The final game of this match was another incredibly close affair, but it didn't initially look like it would be at all. Neither player had a particularly impressive start, with Ishii stumbling on lands early and Asahara not making a play until a fourth-turn Ill-Tempered Cyclops. Ishii was able to take advantage of this early, despite his mana troubles, by getting in for quite a large amount of damage with a Vaporkin.
The reason for Asahara's slow start quickly became apparent, as Ishii drew his way out of his mana troubles and began to build his board. Over three consecutive turns, Ishii added a creature to his board only to be denied his creature. Glare of Heresy, Lash of the Whip, Divine Verdict, and Lightning Strike dealt with everything Ishii could muster, eventually leaving him with just a pair of Omenspeakers. Still, the Vaporkin had done its work, dropping Asahara to an unreasonably low life total. He finally found some offense with his trusty Stormbreath Dragon, but Ishii tried to stall his way to a victory. One turn from defeat, Ishii had managed to add a Benthic Giant to his side of the board and sent all three of his creatures. Asahara was at a potentially safe 9, but he didn't risk anything, using his lone chump blocker to stand in the Giant's way. When Asahara attacked for the win on the following turn, Ishii revealed the Dauntless Onslaught that would have been lethal had Asahara blocked any other way.
Shu Komuro (Green/Blue Devotion) vs. Soo Han Yoon (Black/White)
It all came down to the outcome of this match. Komuro had narrowly lost the first game of this match by the time the other matches had finished. Despite having a pair of massive Reverent Hunters, Komuro's army was held at bay by a tide of Soldiers pouring out of an Akroan Horse. Even when he was able to find a Vulpine Goliath to begin to trample over, Yoon simply went over the top, adding Erebos's Emissary to his Insatiable Harpy. Komuro made a valiant attempt to wrest control of the game, but a Keepsake Gorgon combined with Whip of Erebos proved too strong, eliminating his team and sending it to a second game.

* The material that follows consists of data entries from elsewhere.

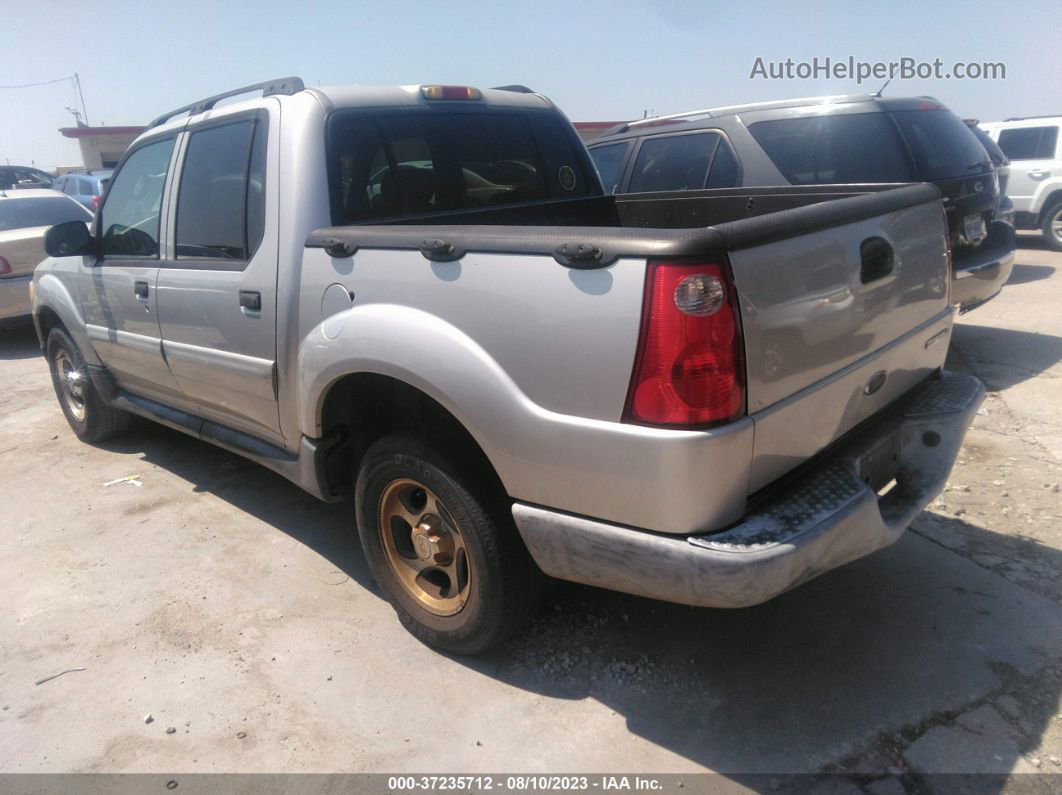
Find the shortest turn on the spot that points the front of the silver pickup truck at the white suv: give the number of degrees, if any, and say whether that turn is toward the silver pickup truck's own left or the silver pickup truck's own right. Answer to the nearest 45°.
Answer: approximately 90° to the silver pickup truck's own right

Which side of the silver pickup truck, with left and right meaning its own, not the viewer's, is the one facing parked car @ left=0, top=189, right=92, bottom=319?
front

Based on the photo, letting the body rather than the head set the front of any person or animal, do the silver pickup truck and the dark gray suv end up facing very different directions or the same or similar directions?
same or similar directions

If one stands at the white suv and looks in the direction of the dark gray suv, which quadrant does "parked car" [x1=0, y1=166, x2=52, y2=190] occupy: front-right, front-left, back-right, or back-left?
front-right

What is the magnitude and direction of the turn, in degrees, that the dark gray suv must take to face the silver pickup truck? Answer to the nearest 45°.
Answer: approximately 135° to its left

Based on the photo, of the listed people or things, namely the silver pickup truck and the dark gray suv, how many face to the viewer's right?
0

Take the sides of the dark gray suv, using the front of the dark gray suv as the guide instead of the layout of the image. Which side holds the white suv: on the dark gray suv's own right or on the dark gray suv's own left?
on the dark gray suv's own right

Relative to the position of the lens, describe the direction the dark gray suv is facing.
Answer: facing away from the viewer and to the left of the viewer

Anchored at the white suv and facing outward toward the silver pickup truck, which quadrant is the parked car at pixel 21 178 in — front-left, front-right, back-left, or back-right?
front-right

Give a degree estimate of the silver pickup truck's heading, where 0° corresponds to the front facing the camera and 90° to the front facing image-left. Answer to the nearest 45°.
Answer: approximately 135°

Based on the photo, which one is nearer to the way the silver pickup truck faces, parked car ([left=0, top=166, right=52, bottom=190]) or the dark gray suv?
the parked car
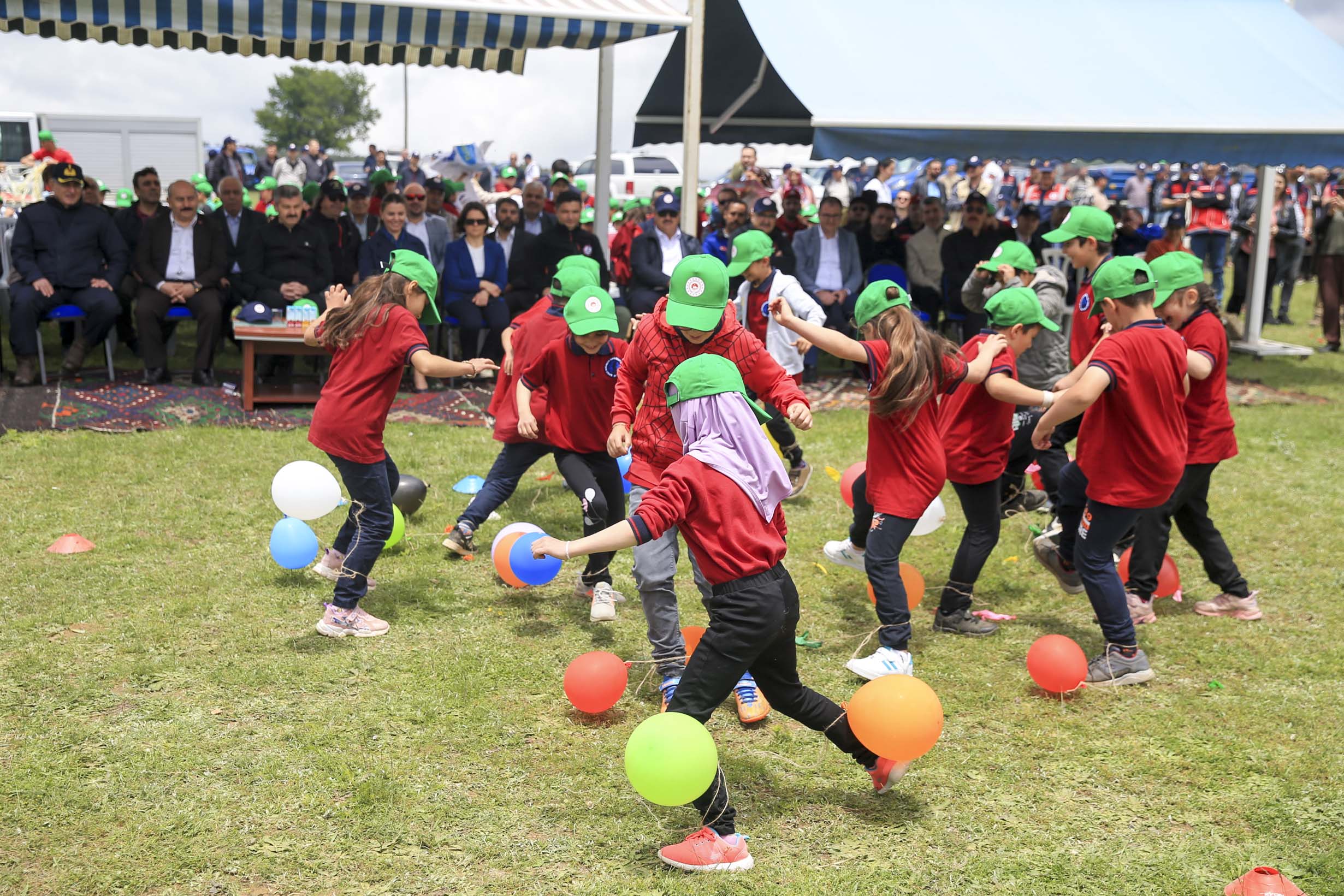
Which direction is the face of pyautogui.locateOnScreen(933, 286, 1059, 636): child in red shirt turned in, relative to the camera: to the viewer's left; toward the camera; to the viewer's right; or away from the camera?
to the viewer's right

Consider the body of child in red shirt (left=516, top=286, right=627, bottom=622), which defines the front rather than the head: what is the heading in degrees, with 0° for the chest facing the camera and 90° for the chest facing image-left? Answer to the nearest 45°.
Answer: approximately 0°

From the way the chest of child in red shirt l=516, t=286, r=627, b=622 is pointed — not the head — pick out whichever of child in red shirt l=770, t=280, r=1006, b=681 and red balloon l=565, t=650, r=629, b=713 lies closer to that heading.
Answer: the red balloon

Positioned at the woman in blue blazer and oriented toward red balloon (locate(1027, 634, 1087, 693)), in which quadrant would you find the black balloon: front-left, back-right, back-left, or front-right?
front-right

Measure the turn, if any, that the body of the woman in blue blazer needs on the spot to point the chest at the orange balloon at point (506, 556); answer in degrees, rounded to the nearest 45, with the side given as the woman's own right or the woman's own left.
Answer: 0° — they already face it

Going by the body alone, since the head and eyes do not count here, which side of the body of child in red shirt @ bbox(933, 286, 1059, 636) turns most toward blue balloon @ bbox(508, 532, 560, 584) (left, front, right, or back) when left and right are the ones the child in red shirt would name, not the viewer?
back

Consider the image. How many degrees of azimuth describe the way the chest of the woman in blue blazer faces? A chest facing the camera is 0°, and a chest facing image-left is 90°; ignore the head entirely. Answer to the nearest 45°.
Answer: approximately 0°

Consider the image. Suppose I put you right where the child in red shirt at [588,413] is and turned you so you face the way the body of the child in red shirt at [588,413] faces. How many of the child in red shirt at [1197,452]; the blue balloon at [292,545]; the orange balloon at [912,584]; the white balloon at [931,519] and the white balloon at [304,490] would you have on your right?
2

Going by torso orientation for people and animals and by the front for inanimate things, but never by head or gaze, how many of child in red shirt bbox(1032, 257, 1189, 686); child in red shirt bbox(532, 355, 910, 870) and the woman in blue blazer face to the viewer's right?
0

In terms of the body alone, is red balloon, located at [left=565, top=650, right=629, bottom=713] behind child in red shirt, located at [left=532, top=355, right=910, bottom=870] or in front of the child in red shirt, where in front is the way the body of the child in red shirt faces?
in front

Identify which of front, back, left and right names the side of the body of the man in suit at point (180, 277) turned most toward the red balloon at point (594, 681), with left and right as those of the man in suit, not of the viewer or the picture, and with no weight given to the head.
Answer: front

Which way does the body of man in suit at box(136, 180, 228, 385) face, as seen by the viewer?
toward the camera

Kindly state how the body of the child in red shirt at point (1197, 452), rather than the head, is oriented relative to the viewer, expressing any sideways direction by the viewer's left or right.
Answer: facing to the left of the viewer

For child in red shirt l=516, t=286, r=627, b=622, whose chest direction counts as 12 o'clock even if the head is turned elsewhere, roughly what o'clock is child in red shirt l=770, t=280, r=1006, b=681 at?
child in red shirt l=770, t=280, r=1006, b=681 is roughly at 10 o'clock from child in red shirt l=516, t=286, r=627, b=622.

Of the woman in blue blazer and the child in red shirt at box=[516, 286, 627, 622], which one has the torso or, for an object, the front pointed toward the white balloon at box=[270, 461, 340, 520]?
the woman in blue blazer

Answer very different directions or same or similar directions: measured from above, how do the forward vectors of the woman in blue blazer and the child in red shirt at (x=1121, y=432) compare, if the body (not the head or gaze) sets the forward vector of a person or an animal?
very different directions
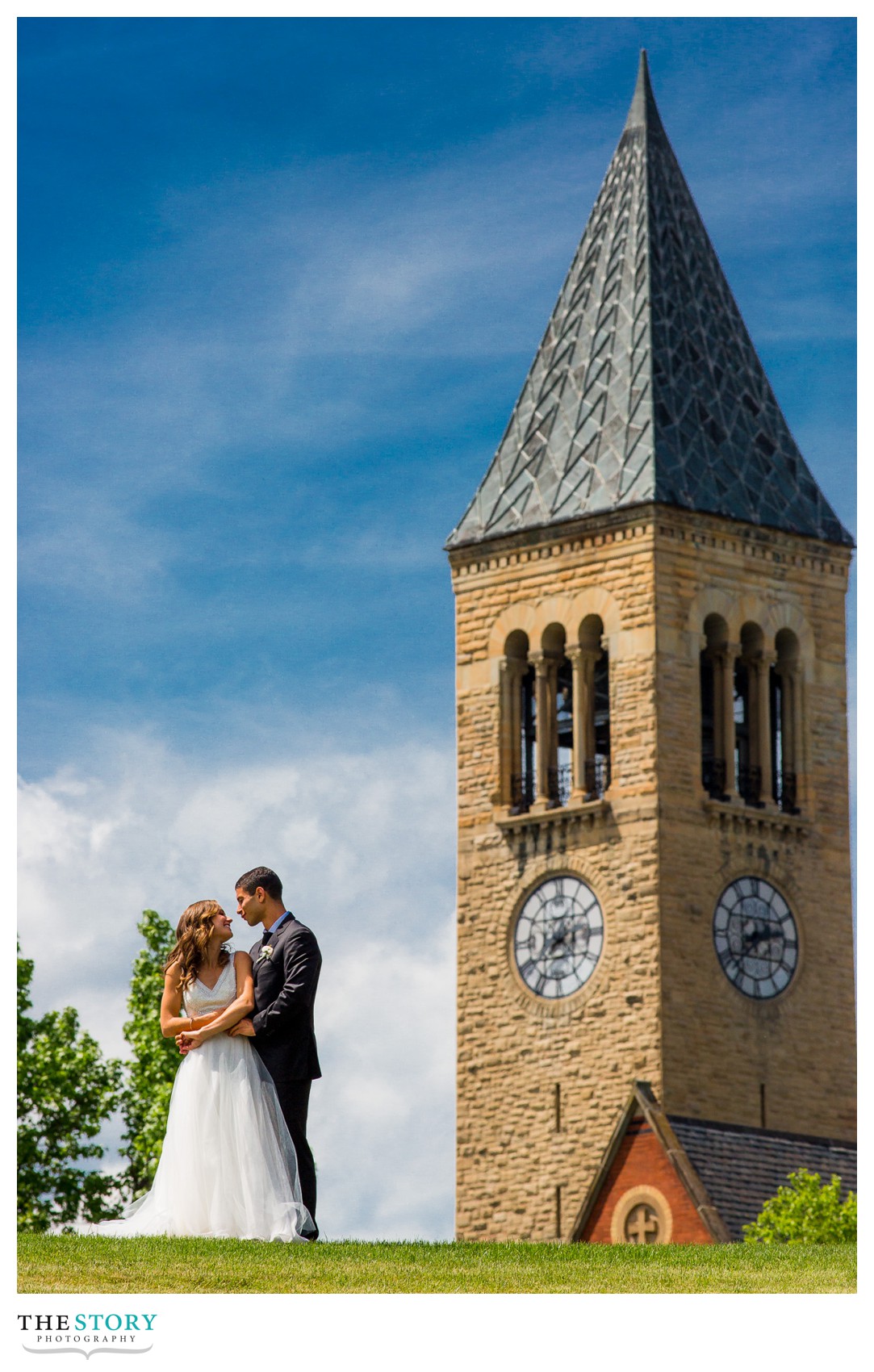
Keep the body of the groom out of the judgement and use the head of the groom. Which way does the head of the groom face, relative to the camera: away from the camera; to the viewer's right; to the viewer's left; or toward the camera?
to the viewer's left

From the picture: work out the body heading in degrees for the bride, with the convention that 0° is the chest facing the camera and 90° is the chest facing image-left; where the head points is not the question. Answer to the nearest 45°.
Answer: approximately 0°

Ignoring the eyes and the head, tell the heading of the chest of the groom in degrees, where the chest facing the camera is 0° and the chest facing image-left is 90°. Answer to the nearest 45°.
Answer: approximately 90°

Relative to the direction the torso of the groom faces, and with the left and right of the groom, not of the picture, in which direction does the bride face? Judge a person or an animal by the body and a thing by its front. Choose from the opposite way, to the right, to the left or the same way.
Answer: to the left

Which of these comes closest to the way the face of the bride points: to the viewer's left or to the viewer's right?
to the viewer's right
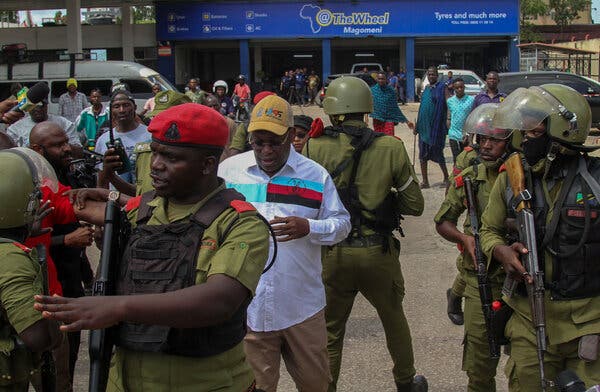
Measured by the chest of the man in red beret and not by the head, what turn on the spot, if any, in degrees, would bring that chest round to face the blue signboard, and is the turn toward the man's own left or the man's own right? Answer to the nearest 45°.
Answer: approximately 135° to the man's own right

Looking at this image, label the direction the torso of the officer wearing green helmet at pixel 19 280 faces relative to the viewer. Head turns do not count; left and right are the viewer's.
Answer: facing away from the viewer and to the right of the viewer

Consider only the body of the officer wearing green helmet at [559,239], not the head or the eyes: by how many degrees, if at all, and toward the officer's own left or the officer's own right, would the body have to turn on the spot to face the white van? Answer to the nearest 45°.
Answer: approximately 90° to the officer's own right

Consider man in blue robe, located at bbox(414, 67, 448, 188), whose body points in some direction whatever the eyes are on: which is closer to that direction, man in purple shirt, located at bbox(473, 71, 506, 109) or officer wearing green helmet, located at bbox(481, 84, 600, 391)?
the officer wearing green helmet

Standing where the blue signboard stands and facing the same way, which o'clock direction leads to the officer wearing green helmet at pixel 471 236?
The officer wearing green helmet is roughly at 12 o'clock from the blue signboard.

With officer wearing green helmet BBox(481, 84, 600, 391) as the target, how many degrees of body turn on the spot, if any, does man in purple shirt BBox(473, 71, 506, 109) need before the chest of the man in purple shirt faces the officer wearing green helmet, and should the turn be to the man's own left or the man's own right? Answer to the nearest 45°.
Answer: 0° — they already face them

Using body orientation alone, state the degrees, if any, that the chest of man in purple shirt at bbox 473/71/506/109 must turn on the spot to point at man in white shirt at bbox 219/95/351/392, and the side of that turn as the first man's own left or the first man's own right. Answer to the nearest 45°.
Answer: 0° — they already face them

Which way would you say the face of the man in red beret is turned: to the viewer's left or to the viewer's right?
to the viewer's left

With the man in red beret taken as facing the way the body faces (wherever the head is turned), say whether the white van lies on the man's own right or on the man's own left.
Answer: on the man's own right

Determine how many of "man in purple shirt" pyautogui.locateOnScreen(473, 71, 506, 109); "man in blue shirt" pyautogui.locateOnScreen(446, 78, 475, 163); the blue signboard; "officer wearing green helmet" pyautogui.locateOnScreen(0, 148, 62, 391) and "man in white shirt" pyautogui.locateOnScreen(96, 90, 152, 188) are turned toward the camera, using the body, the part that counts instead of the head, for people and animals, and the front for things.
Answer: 4

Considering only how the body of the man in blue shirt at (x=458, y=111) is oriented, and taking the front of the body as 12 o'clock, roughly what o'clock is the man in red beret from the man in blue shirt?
The man in red beret is roughly at 12 o'clock from the man in blue shirt.

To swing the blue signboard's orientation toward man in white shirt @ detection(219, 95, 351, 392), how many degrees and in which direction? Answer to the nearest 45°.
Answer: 0° — it already faces them
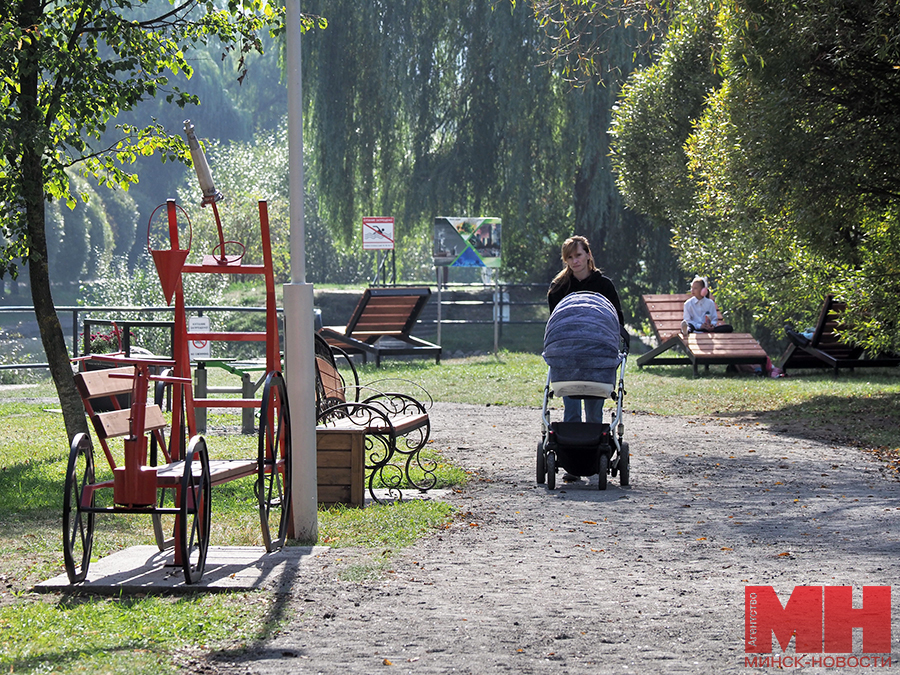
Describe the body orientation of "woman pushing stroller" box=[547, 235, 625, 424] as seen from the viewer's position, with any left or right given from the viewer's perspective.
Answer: facing the viewer

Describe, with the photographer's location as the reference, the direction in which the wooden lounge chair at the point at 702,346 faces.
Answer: facing the viewer and to the right of the viewer

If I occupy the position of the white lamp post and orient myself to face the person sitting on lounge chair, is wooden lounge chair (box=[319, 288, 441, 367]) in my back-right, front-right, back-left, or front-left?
front-left

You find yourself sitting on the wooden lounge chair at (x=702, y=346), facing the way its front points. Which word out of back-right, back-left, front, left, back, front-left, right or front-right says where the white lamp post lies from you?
front-right

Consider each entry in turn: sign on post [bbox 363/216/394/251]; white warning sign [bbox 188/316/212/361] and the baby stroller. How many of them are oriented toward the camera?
3

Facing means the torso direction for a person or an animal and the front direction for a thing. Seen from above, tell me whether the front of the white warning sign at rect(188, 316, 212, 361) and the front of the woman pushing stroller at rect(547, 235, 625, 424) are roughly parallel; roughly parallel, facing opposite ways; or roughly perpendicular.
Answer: roughly parallel

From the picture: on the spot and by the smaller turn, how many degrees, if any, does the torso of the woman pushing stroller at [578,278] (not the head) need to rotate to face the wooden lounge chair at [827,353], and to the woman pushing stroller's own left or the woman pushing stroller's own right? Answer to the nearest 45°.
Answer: approximately 180°

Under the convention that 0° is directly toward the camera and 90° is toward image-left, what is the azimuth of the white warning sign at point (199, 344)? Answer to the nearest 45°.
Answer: approximately 0°

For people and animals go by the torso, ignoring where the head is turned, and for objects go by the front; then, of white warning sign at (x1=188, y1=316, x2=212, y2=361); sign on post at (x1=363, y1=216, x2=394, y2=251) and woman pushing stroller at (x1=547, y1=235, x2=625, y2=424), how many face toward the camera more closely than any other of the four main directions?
3

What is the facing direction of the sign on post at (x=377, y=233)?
toward the camera

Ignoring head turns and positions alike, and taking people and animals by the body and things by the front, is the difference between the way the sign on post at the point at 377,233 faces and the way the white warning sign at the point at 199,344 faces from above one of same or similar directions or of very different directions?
same or similar directions

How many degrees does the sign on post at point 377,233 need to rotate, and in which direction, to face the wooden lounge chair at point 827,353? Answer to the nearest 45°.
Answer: approximately 45° to its left

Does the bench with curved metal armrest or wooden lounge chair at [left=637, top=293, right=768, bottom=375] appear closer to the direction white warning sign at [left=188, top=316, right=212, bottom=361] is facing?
the bench with curved metal armrest

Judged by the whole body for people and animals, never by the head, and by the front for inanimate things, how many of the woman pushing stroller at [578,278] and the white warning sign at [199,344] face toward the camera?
2

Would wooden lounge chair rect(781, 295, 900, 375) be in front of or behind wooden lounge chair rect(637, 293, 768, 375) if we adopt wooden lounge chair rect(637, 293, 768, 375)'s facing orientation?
in front
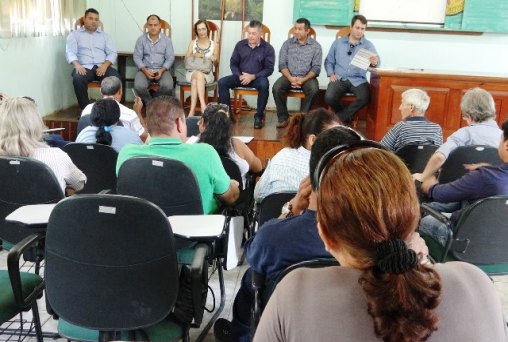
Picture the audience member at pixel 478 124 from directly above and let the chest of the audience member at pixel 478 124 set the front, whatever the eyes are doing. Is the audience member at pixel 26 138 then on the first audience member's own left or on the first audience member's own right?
on the first audience member's own left

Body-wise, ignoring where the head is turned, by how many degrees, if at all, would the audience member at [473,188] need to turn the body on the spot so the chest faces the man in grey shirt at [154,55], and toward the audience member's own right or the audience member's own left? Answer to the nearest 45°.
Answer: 0° — they already face them

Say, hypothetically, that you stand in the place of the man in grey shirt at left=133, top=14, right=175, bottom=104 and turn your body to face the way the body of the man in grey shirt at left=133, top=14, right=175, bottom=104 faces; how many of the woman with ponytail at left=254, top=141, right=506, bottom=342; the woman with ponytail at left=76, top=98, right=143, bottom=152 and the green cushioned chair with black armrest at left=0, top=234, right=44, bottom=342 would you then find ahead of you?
3

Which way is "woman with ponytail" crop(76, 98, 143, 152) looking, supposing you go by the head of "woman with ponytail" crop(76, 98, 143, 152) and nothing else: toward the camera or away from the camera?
away from the camera

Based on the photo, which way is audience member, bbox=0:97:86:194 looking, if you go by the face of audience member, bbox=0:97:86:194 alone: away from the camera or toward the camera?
away from the camera

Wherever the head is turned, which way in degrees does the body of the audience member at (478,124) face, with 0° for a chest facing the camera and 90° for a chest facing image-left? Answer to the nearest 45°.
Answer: approximately 135°

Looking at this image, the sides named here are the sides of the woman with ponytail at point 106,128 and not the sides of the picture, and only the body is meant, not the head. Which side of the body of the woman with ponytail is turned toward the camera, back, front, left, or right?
back

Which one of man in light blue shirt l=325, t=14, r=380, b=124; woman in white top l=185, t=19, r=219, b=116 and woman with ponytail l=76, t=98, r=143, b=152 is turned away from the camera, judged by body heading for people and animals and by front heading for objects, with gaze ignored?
the woman with ponytail

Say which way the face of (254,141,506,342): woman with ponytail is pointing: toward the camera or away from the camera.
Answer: away from the camera

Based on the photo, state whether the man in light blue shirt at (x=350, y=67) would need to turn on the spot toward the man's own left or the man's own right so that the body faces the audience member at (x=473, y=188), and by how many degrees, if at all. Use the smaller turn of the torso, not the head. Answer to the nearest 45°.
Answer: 0° — they already face them
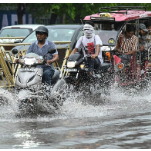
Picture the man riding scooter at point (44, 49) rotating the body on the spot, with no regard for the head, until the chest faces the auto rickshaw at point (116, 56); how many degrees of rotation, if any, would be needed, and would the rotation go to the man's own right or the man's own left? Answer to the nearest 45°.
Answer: approximately 180°

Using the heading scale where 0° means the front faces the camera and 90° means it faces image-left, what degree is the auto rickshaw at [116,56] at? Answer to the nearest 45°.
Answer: approximately 45°

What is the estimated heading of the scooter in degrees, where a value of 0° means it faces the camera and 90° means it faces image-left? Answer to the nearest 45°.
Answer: approximately 45°

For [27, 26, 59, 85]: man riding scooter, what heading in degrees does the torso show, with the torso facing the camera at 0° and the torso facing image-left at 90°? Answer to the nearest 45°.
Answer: approximately 45°

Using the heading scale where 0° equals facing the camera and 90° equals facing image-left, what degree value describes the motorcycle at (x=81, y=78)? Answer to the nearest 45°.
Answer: approximately 45°

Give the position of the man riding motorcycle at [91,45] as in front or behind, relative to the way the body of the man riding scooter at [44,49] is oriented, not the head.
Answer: behind
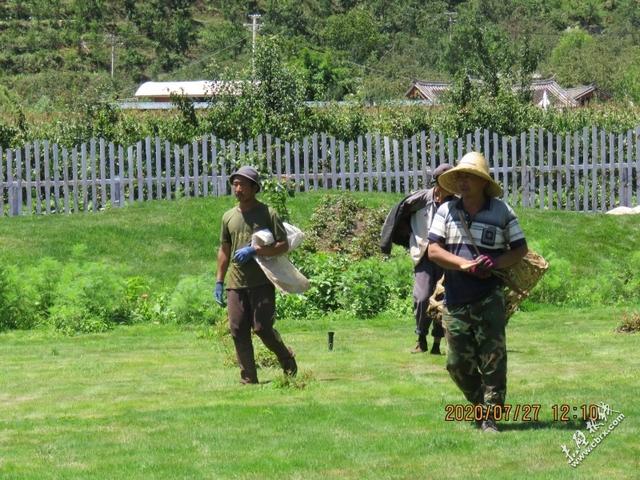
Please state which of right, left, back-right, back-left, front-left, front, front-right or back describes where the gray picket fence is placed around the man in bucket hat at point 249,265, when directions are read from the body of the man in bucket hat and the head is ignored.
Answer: back-right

In this second game, Yoon showed the raw power his deck possessed. Using early removal to handle the cheap threats from Komuro's deck, Yoon stalled until he could chain together three absurd turns, adding two copies of Gray Merchant of Asphodel and an Abhorrent Overlord to his team on consecutive turns. To add insult to injury, he added a Whip of Erebos to his side, giving him all the inevitability he would ever need. Komuro could do nothing, his life total rapidly falling behind that absurd string of plays, dropping his team to 5-2.